Once the contract is signed, you can take the instrument to the institute and happily wait for confirmation that everything is in order and the test reports are being printed. Instead, you get a list of about 20 points of what is wrong and what does not meet the standards. Some things become clear on the spot and some things really need to be fixed/adjusted, from a sticker on one component that is unreadable after a minute of rubbing with alcohol (so the standard says) to a 1250 V overvoltage test where a component is putting out more than 20 mA to the " frame".

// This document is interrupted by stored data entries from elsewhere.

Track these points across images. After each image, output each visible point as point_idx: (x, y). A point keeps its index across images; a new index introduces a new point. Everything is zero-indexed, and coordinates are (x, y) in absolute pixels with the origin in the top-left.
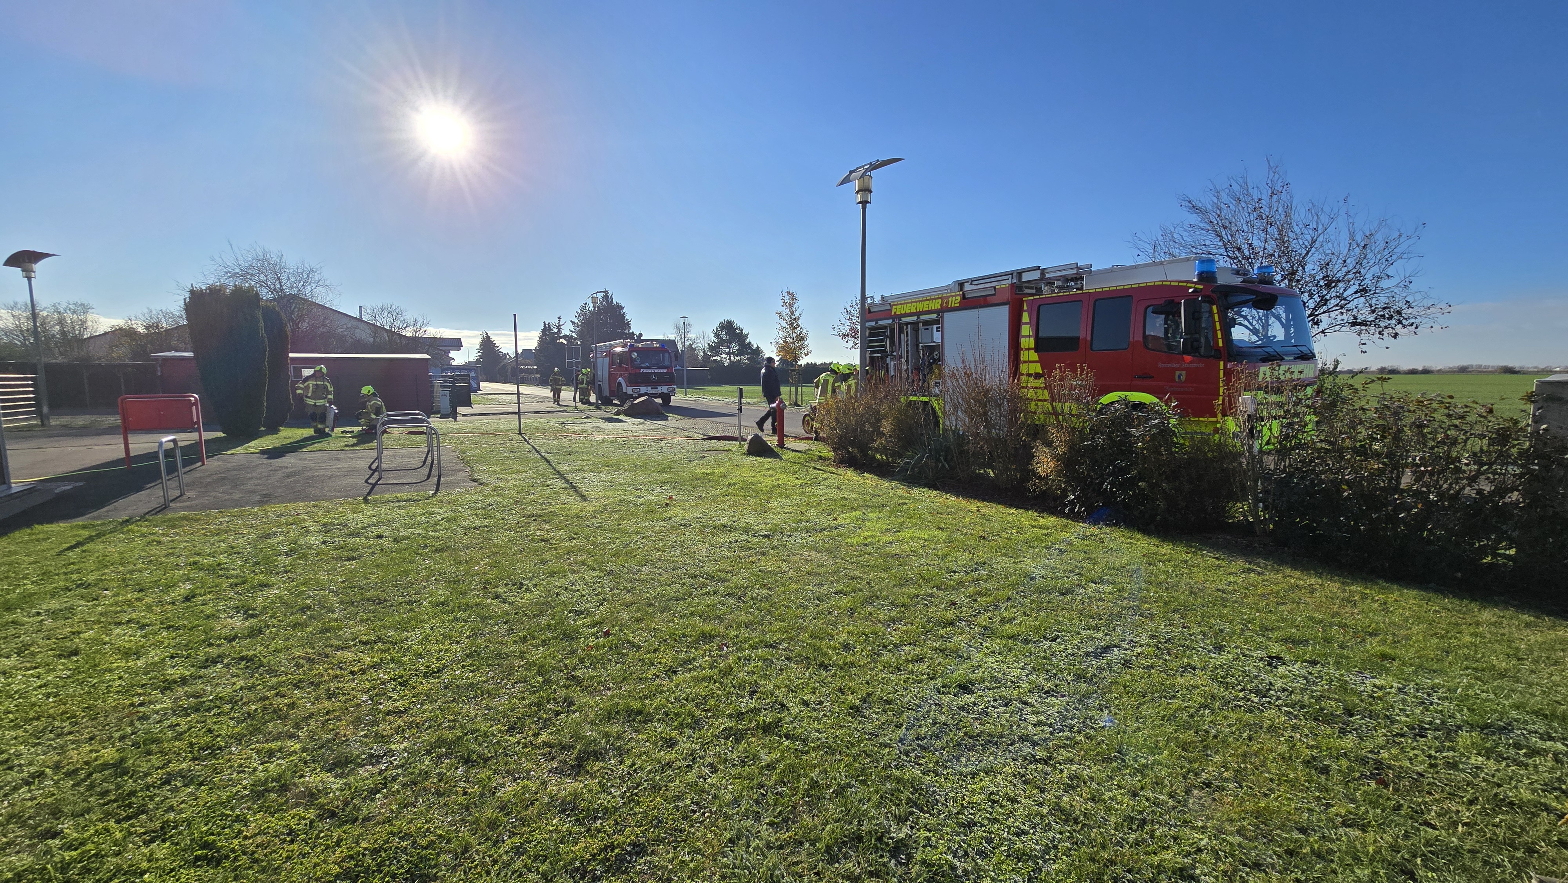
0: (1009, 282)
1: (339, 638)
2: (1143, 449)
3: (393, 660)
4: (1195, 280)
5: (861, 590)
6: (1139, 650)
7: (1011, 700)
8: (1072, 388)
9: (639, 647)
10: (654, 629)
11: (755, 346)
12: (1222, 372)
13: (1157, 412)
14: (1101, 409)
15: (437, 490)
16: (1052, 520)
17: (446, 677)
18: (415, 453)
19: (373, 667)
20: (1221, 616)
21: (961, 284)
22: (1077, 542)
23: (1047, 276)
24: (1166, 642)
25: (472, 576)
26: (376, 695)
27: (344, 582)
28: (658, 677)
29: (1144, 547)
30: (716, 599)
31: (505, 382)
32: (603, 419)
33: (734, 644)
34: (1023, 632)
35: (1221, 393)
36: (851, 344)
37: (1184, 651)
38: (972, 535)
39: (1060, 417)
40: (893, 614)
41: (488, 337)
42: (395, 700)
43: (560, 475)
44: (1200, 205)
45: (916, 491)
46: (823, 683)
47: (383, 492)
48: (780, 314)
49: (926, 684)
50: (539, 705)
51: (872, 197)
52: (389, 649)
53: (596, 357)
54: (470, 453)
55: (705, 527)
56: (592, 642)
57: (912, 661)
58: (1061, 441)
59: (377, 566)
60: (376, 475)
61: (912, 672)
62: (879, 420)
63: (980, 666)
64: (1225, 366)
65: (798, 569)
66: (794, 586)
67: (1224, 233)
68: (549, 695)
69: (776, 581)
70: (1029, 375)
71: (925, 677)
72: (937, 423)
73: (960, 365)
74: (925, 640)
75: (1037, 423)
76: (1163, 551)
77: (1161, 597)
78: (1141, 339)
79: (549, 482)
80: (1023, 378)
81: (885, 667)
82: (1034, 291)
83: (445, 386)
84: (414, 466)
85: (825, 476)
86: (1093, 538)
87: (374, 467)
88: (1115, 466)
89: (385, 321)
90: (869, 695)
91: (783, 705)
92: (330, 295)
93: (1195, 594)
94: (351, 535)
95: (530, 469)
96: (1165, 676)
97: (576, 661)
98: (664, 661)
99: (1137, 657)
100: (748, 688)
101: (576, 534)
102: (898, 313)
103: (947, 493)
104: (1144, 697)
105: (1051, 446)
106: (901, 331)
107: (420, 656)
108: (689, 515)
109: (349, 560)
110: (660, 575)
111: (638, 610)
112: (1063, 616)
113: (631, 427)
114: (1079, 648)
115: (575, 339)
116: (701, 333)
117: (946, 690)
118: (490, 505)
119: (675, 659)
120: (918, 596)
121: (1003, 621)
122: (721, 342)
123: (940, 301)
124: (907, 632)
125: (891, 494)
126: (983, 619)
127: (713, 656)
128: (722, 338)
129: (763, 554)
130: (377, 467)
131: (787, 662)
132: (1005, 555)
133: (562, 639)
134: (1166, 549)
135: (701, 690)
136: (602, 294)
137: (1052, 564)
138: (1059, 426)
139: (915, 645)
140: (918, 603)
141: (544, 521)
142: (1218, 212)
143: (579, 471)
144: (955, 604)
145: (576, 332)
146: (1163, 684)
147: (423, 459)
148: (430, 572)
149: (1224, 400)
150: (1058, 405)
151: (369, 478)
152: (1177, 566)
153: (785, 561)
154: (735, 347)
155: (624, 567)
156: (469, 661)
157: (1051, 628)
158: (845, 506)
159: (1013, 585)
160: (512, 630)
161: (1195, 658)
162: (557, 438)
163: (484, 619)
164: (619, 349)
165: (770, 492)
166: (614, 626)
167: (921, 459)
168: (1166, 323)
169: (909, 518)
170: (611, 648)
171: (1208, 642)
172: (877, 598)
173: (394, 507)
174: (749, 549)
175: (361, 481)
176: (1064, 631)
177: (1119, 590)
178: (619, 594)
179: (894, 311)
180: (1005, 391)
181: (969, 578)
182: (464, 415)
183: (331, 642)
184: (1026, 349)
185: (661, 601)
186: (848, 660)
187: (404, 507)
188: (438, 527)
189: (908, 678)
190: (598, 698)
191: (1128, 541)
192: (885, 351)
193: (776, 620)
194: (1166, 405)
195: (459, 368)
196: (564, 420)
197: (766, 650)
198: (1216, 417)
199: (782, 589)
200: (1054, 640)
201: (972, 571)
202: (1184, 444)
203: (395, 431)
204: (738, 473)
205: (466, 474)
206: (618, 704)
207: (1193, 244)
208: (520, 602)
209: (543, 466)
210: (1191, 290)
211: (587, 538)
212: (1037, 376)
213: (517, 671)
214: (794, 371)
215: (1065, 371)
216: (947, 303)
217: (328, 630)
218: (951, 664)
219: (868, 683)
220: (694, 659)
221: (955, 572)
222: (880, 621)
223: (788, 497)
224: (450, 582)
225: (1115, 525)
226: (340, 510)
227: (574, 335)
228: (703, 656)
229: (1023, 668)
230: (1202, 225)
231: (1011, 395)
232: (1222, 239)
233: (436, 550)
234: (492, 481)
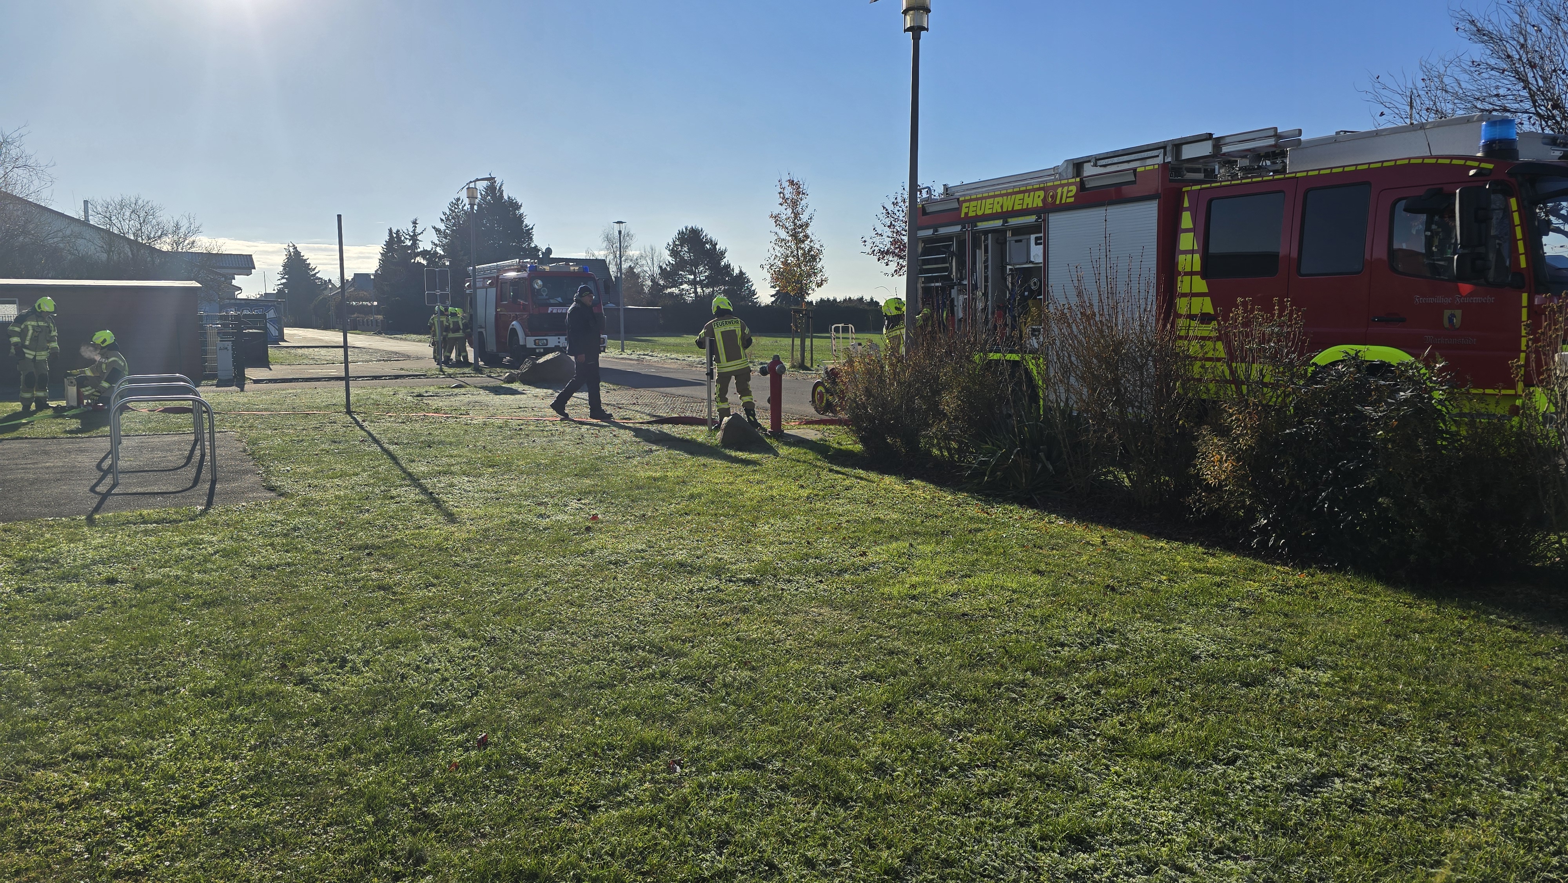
0: (1159, 160)
1: (39, 748)
2: (1385, 441)
3: (126, 785)
4: (1479, 154)
5: (904, 673)
6: (1378, 782)
7: (1156, 864)
8: (1263, 340)
9: (536, 767)
10: (562, 736)
11: (736, 271)
12: (1524, 312)
13: (1410, 379)
14: (1315, 373)
15: (209, 504)
16: (1228, 561)
17: (213, 814)
18: (174, 443)
19: (94, 797)
20: (1522, 727)
21: (1078, 166)
22: (1272, 598)
23: (1225, 150)
24: (1424, 770)
25: (263, 647)
26: (98, 843)
27: (50, 655)
28: (565, 815)
29: (1387, 608)
30: (666, 685)
31: (326, 327)
32: (485, 388)
33: (694, 762)
34: (1178, 749)
35: (1523, 348)
36: (893, 266)
37: (1457, 785)
38: (1092, 583)
39: (1244, 388)
40: (959, 714)
41: (297, 253)
42: (128, 854)
43: (414, 480)
44: (1490, 28)
45: (997, 511)
46: (839, 829)
47: (119, 507)
48: (776, 218)
49: (1014, 832)
50: (366, 861)
51: (931, 20)
52: (121, 767)
53: (473, 286)
54: (263, 444)
55: (650, 565)
56: (457, 756)
57: (990, 795)
58: (1245, 427)
59: (107, 629)
60: (109, 480)
61: (989, 813)
62: (938, 393)
63: (1105, 804)
64: (1531, 300)
65: (801, 636)
66: (794, 665)
67: (1530, 75)
68: (384, 846)
69: (764, 656)
70: (1191, 317)
71: (1011, 821)
72: (1035, 398)
73: (1074, 300)
74: (1011, 760)
75: (1204, 396)
76: (1421, 614)
77: (1416, 692)
78: (1385, 257)
79: (394, 493)
80: (1181, 322)
81: (943, 803)
82: (1201, 176)
83: (225, 334)
84: (171, 465)
85: (847, 482)
86: (1299, 590)
87: (106, 465)
88: (1337, 471)
89: (127, 226)
90: (916, 850)
91: (772, 866)
92: (36, 182)
93: (1476, 688)
94: (65, 578)
95: (364, 470)
96: (1423, 827)
97: (430, 788)
98: (576, 788)
99: (1374, 794)
100: (714, 836)
101: (437, 577)
102: (971, 214)
103: (1050, 513)
104: (1387, 863)
105: (1228, 436)
106: (976, 245)
107: (173, 779)
108: (624, 546)
109: (60, 618)
110: (573, 645)
111: (536, 704)
112: (1248, 722)
113: (531, 403)
114: (1274, 778)
115: (441, 257)
116: (648, 249)
117: (1046, 844)
118: (296, 529)
119: (594, 786)
120: (999, 685)
121: (1145, 729)
122: (681, 264)
123: (1042, 193)
124: (981, 744)
125: (956, 514)
126: (1111, 725)
127: (657, 782)
128: (682, 258)
129: (745, 610)
130: (111, 466)
131: (779, 793)
132: (1148, 618)
133: (408, 752)
134: (1425, 611)
135: (637, 838)
136: (485, 183)
137: (1229, 632)
138: (1242, 402)
139: (995, 767)
140: (1000, 696)
141: (385, 555)
142: (1522, 41)
143: (445, 473)
144: (1062, 698)
145: (443, 246)
146: (1419, 841)
147: (187, 453)
148: (194, 639)
149: (1527, 359)
150: (1241, 368)
151: (97, 485)
152: (1445, 640)
153: (779, 622)
154: (703, 273)
155: (514, 631)
156: (253, 788)
157: (1225, 742)
158: (879, 532)
159: (1161, 669)
160: (327, 736)
161: (1475, 797)
162: (410, 420)
163: (279, 717)
164: (512, 274)
165: (757, 508)
166: (494, 731)
167: (1006, 456)
168: (1428, 228)
169: (987, 554)
170: (488, 767)
171: (1498, 769)
172: (933, 686)
173: (136, 533)
174: (722, 602)
175: (83, 490)
176: (1248, 747)
177: (1344, 680)
178: (505, 677)
179: (964, 210)
180: (1149, 343)
181: (1087, 654)
182: (256, 382)
183: (27, 755)
184: (1186, 274)
185: (573, 690)
186: (882, 791)
187: (154, 532)
188: (209, 565)
189: (983, 823)
190: (465, 851)
191: (1360, 596)
192: (948, 278)
193: (763, 722)
194: (1427, 367)
195: (248, 302)
196: (422, 391)
197: (746, 772)
198: (1513, 386)
199: (774, 669)
200: (1231, 762)
201: (1092, 644)
202: (1458, 433)
203: (143, 408)
204: (705, 477)
205: (258, 478)
206: (498, 862)
207: (1478, 94)
208: (342, 690)
209: (384, 466)
210: (1472, 172)
211: (455, 584)
212: (1205, 318)
213: (332, 805)
214: (799, 311)
215: (1252, 311)
216: (1054, 197)
217: (22, 735)
218: (1055, 798)
219: (914, 830)
220: (626, 787)
221: (1063, 645)
222: (936, 726)
223: (786, 516)
224: (225, 656)
225: (1338, 570)
226: (48, 536)
227: (439, 251)
228: (642, 782)
229: (1177, 810)
230: (1492, 62)
231: (1159, 351)
232: (1527, 86)
233: (204, 603)
234: (300, 488)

You can argue about the occasion when more than five times the voltage in the socket gets into the device (we ourselves have only come across the moment when someone would connect the AMARU directly to the lightning rod during a thunderstorm), but it makes no sense. The rules are fixed, and if you choose the notified person verification route, you can count on them being followed to the letter.

Device for EMC testing
EMC testing of AMARU freeze dryer

When you have positively dealt with all the comments, you will find out that it was only one test station (e.g. electrical) and a similar process awaits you for the electromagnetic compatibility (EMC) measurements and the 2006/42/EC machinery measurements. The whole verification takes about a month, but of course this does not include the time necessary for transporting the instrument between Prague and Brno or the time you spend modifying the instrument to make it compliant.

It may sound like we want to complain about the nonsensical standards and requirements of the European Union, but the opposite is true. After all, we can sleep well at night knowing that every AMARU is safe, meets even multiple limits and can be sold to all EU member states without further obstruction.